**Description of the task:** Convert the lines of text in the records below into a JSON list of strings, one string per line, leaving out any blank lines. Cover every record.

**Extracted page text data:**
=== Section Start ===

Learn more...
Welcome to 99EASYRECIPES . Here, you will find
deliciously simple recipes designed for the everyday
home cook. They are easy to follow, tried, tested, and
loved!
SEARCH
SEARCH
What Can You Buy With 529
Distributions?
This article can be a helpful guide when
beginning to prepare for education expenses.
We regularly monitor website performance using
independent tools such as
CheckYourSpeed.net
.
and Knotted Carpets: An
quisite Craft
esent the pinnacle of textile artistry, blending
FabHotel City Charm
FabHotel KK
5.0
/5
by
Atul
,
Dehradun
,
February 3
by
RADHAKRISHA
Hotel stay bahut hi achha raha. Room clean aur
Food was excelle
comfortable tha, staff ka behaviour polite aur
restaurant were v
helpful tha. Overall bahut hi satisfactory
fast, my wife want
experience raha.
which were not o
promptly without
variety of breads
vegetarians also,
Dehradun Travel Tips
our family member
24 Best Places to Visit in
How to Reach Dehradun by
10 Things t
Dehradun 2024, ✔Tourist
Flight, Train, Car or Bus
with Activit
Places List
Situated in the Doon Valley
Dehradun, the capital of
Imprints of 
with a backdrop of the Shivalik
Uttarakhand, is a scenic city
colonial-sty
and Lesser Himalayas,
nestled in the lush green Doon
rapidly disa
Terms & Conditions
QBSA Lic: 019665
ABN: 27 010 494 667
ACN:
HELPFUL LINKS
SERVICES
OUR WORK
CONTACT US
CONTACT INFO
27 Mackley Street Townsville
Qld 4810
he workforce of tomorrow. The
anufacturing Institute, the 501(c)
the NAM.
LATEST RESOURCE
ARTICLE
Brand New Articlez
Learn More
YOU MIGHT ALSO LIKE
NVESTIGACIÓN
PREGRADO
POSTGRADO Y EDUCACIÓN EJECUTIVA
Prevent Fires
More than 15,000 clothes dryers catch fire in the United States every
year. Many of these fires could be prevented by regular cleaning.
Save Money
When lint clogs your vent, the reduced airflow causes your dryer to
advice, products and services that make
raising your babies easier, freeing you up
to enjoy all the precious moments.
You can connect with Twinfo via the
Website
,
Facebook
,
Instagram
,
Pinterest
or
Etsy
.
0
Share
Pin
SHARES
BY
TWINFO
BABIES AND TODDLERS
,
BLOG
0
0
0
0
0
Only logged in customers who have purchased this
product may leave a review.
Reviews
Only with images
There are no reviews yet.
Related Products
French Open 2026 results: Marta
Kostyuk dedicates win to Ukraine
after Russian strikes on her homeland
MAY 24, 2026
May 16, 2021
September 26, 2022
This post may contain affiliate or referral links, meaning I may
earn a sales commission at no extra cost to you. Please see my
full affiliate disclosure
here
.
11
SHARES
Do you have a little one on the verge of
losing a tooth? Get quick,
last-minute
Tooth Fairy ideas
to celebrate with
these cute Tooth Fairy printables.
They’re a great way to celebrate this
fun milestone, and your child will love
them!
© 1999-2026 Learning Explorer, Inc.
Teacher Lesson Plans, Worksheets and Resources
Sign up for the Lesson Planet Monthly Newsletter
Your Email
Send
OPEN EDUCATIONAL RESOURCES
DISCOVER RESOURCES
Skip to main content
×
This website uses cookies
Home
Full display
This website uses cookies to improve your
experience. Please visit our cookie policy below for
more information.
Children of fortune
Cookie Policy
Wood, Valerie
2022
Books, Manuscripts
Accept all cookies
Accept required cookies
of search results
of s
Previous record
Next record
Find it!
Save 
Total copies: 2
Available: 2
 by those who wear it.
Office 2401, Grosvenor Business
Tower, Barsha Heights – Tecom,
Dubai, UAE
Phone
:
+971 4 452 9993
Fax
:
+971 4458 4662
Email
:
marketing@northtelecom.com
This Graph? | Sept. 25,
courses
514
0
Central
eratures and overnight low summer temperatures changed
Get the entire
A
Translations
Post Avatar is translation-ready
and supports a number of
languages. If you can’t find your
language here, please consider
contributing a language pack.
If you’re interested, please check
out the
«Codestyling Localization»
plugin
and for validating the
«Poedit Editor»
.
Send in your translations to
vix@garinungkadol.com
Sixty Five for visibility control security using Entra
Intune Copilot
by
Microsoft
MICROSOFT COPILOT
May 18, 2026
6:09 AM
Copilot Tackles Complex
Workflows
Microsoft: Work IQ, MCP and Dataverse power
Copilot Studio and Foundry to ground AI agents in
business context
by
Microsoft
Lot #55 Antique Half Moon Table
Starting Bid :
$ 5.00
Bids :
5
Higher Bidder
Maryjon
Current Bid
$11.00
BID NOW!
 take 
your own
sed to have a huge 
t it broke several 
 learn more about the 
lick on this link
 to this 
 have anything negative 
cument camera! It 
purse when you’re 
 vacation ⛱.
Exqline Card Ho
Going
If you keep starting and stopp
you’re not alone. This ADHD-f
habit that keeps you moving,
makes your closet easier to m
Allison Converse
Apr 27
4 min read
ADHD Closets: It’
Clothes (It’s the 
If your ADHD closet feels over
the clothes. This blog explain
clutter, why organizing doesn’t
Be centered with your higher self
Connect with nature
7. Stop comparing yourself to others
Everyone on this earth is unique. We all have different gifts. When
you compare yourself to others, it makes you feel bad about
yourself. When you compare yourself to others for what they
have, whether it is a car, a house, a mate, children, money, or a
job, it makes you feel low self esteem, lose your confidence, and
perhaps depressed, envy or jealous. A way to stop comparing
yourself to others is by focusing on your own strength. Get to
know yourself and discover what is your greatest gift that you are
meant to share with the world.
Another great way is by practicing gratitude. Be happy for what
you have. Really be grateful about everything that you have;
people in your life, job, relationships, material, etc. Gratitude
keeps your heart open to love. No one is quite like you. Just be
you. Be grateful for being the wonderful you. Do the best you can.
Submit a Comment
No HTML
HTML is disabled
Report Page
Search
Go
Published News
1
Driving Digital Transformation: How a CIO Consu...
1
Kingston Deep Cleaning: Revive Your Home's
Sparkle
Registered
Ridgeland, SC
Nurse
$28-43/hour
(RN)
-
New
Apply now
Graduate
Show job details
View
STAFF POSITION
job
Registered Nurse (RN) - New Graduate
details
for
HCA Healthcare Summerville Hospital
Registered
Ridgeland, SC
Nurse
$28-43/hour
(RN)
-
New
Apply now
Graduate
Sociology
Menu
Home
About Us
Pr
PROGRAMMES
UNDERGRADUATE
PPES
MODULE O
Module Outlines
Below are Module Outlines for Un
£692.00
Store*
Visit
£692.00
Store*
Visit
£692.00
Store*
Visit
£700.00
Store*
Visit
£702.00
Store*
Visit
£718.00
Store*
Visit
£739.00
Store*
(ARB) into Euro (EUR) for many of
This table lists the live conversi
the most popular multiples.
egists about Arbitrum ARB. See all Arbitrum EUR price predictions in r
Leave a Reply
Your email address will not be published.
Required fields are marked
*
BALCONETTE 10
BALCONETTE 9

=== Section End ===

**Reply to the exercise:**
[
  "Learn more...",
  "Welcome to 99EASYRECIPES . Here, you will find",
  "deliciously simple recipes designed for the everyday",
  "home cook. They are easy to follow, tried, tested, and",
  "loved!",
  "SEARCH",
  "SEARCH",
  "What Can You Buy With 529",
  "Distributions?",
  "This article can be a helpful guide when",
  "beginning to prepare for education expenses.",
  "We regularly monitor website performance using",
  "independent tools such as",
  "CheckYourSpeed.net",
  ".",
  "and Knotted Carpets: An",
  "quisite Craft",
  "esent the pinnacle of textile artistry, blending",
  "FabHotel City Charm",
  "FabHotel KK",
  "5.0",
  "/5",
  "by",
  "Atul",
  ",",
  "Dehradun",
  ",",
  "February 3",
  "by",
  "RADHAKRISHA",
  "Hotel stay bahut hi achha raha. Room clean aur",
  "Food was excelle",
  "comfortable tha, staff ka behaviour polite aur",
  "restaurant were v",
  "helpful tha. Overall bahut hi satisfactory",
  "fast, my wife want",
  "experience raha.",
  "which were not o",
  "promptly without",
  "variety of breads",
  "vegetarians also,",
  "Dehradun Travel Tips",
  "our family member",
  "24 Best Places to Visit in",
  "How to Reach Dehradun by",
  "10 Things t",
  "Dehradun 2024, ✔Tourist",
  "Flight, Train, Car or Bus",
  "with Activit",
  "Places List",
  "Situated in the Doon Valley",
  "Dehradun, the capital of",
  "Imprints of ",
  "with a backdrop of the Shivalik",
  "Uttarakhand, is a scenic city",
  "colonial-sty",
  "and Lesser Himalayas,",
  "nestled in the lush green Doon",
  "rapidly disa",
  "Terms & Conditions",
  "QBSA Lic: 019665",
  "ABN: 27 010 494 667",
  "ACN:",
  "HELPFUL LINKS",
  "SERVICES",
  "OUR WORK",
  "CONTACT US",
  "CONTACT INFO",
  "27 Mackley Street Townsville",
  "Qld 4810",
  "he workforce of tomorrow. The",
  "anufacturing Institute, the 501(c)",
  "the NAM.",
  "LATEST RESOURCE",
  "ARTICLE",
  "Brand New Articlez",
  "Learn More",
  "YOU MIGHT ALSO LIKE",
  "NVESTIGACIÓN",
  "PREGRADO",
  "POSTGRADO Y EDUCACIÓN EJECUTIVA",
  "Prevent Fires",
  "More than 15,000 clothes dryers catch fire in the United States every",
  "year. Many of these fires could be prevented by regular cleaning.",
  "Save Money",
  "When lint clogs your vent, the reduced airflow causes your dryer to",
  "advice, products and services that make",
  "raising your babies easier, freeing you up",
  "to enjoy all the precious moments.",
  "You can connect with Twinfo via the",
  "Website",
  ",",
  "Facebook",
  ",",
  "Instagram",
  ",",
  "Pinterest",
  "or",
  "Etsy",
  ".",
  "0",
  "Share",
  "Pin",
  "SHARES",
  "BY",
  "TWINFO",
  "BABIES AND TODDLERS",
  ",",
  "BLOG",
  "0",
  "0",
  "0",
  "0",
  "0",
  "Only logged in customers who have purchased this",
  "product may leave a review.",
  "Reviews",
  "Only with images",
  "There are no reviews yet.",
  "Related Products",
  "French Open 2026 results: Marta",
  "Kostyuk dedicates win to Ukraine",
  "after Russian strikes on her homeland",
  "MAY 24, 2026",
  "May 16, 2021",
  "September 26, 2022",
  "This post may contain affiliate or referral links, meaning I may",
  "earn a sales commission at no extra cost to you. Please see my",
  "full affiliate disclosure",
  "here",
  ".",
  "11",
  "SHARES",
  "Do you have a little one on the verge of",
  "losing a tooth? Get quick,",
  "last-minute",
  "Tooth Fairy ideas",
  "to celebrate with",
  "these cute Tooth Fairy printables.",
  "They’re a great way to celebrate this",
  "fun milestone, and your child will love",
  "them!",
  "© 1999-2026 Learning Explorer, Inc.",
  "Teacher Lesson Plans, Worksheets and Resources",
  "Sign up for the Lesson Planet Monthly Newsletter",
  "Your Email",
  "Send",
  "OPEN EDUCATIONAL RESOURCES",
  "DISCOVER RESOURCES",
  "Skip to main content",
  "×",
  "This website uses cookies",
  "Home",
  "Full display",
  "This website uses cookies to improve your",
  "experience. Please visit our cookie policy below for",
  "more information.",
  "Children of fortune",
  "Cookie Policy",
  "Wood, Valerie",
  "2022",
  "Books, Manuscripts",
  "Accept all cookies",
  "Accept required cookies",
  "of search results",
  "of s",
  "Previous record",
  "Next record",
  "Find it!",
  "Save ",
  "Total copies: 2",
  "Available: 2",
  " by those who wear it.",
  "Office 2401, Grosvenor Business",
  "Tower, Barsha Heights – Tecom,",
  "Dubai, UAE",
  "Phone",
  ":",
  "+971 4 452 9993",
  "Fax",
  ":",
  "+971 4458 4662",
  "Email",
  ":",
  "marketing@northtelecom.com",
  "This Graph? | Sept. 25,",
  "courses",
  "514",
  "0",
  "Central",
  "eratures and overnight low summer temperatures changed",
  "Get the entire",
  "A",
  "Translations",
  "Post Avatar is translation-ready",
  "and supports a number of",
  "languages. If you can’t find your",
  "language here, please consider",
  "contributing a language pack.",
  "If you’re interested, please check",
  "out the",
  "«Codestyling Localization»",
  "plugin",
  "and for validating the",
  "«Poedit Editor»",
  ".",
  "Send in your translations to",
  "vix@garinungkadol.com",
  "Sixty Five for visibility control security using Entra",
  "Intune Copilot",
  "by",
  "Microsoft",
  "MICROSOFT COPILOT",
  "May 18, 2026",
  "6:09 AM",
  "Copilot Tackles Complex",
  "Workflows",
  "Microsoft: Work IQ, MCP and Dataverse power",
  "Copilot Studio and Foundry to ground AI agents in",
  "business context",
  "by",
  "Microsoft",
  "Lot #55 Antique Half Moon Table",
  "Starting Bid :",
  "$ 5.00",
  "Bids :",
  "5",
  "Higher Bidder",
  "Maryjon",
  "Current Bid",
  "$11.00",
  "BID NOW!",
  " take ",
  "your own",
  "sed to have a huge ",
  "t it broke several ",
  " learn more about the ",
  "lick on this link",
  " to this ",
  " have anything negative ",
  "cument camera! It ",
  "purse when you’re ",
  " vacation ⛱.",
  "Exqline Card Ho",
  "Going",
  "If you keep starting and stopp",
  "you’re not alone. This ADHD-f",
  "habit that keeps you moving,",
  "makes your closet easier to m",
  "Allison Converse",
  "Apr 27",
  "4 min read",
  "ADHD Closets: It’",
  "Clothes (It’s the ",
  "If your ADHD closet feels over",
  "the clothes. This blog explain",
  "clutter, why organizing doesn’t",
  "Be centered with your higher self",
  "Connect with nature",
  "7. Stop comparing yourself to others",
  "Everyone on this earth is unique. We all have different gifts. When",
  "you compare yourself to others, it makes you feel bad about",
  "yourself. When you compare yourself to others for what they",
  "have, whether it is a car, a house, a mate, children, money, or a",
  "job, it makes you feel low self esteem, lose your confidence, and",
  "perhaps depressed, envy or jealous. A way to stop comparing",
  "yourself to others is by focusing on your own strength. Get to",
  "know yourself and discover what is your greatest gift that you are",
  "meant to share with the world.",
  "Another great way is by practicing gratitude. Be happy for what",
  "you have. Really be grateful about everything that you have;",
  "people in your life, job, relationships, material, etc. Gratitude",
  "keeps your heart open to love. No one is quite like you. Just be",
  "you. Be grateful for being the wonderful you. Do the best you can.",
  "Submit a Comment",
  "No HTML",
  "HTML is disabled",
  "Report Page",
  "Search",
  "Go",
  "Published News",
  "1",
  "Driving Digital Transformation: How a CIO Consu...",
  "1",
  "Kingston Deep Cleaning: Revive Your Home's",
  "Sparkle",
  "Registered",
  "Ridgeland, SC",
  "Nurse",
  "$28-43/hour",
  "(RN)",
  "-",
  "New",
  "Apply now",
  "Graduate",
  "Show job details",
  "View",
  "STAFF POSITION",
  "job",
  "Registered Nurse (RN) - New Graduate",
  "details",
  "for",
  "HCA Healthcare Summerville Hospital",
  "Registered",
  "Ridgeland, SC",
  "Nurse",
  "$28-43/hour",
  "(RN)",
  "-",
  "New",
  "Apply now",
  "Graduate",
  "Sociology",
  "Menu",
  "Home",
  "About Us",
  "Pr",
  "PROGRAMMES",
  "UNDERGRADUATE",
  "PPES",
  "MODULE O",
  "Module Outlines",
  "Below are Module Outlines for Un",
  "£692.00",
  "Store*",
  "Visit",
  "£692.00",
  "Store*",
  "Visit",
  "£692.00",
  "Store*",
  "Visit",
  "£700.00",
  "Store*",
  "Visit",
  "£702.00",
  "Store*",
  "Visit",
  "£718.00",
  "Store*",
  "Visit",
  "£739.00",
  "Store*",
  "(ARB) into Euro (EUR) for many of",
  "This table lists the live conversi",
  "the most popular multiples.",
  "egists about Arbitrum ARB. See all Arbitrum EUR price predictions in r",
  "Leave a Reply",
  "Your email address will not be published.",
  "Required fields are marked",
  "*",
  "BALCONETTE 10",
  "BALCONETTE 9"
]